** About this exercise **
Without the pictures, set down every line of the data exactly.

-- Supplied records follows --

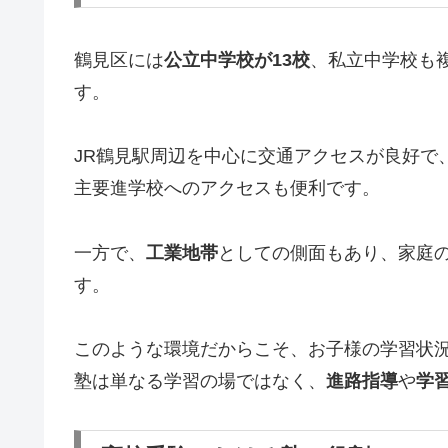
鶴見区には
公立中学校が13校
、私立中学校も
す。
JR鶴見駅周辺を中心に交通アクセスが良好で
主要進学校へのアクセスも便利です。
一方で、
工業地帯
としての側面もあり、家庭
す。
このような環境だからこそ、お子様の学習状
塾は単なる学習の場ではなく、
進路指導
や
学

-- Supplied records concluded --

** Result for this exercise **
鶴見区には
公立中学校が13校
、私立中学校も
す。
JR鶴見駅周辺を中心に交通アクセスが良好で
主要進学校へのアクセスも便利です。
一方で、
工業地帯
としての側面もあり、家庭
す。
このような環境だからこそ、お子様の学習状
塾は単なる学習の場ではなく、
進路指導
や
学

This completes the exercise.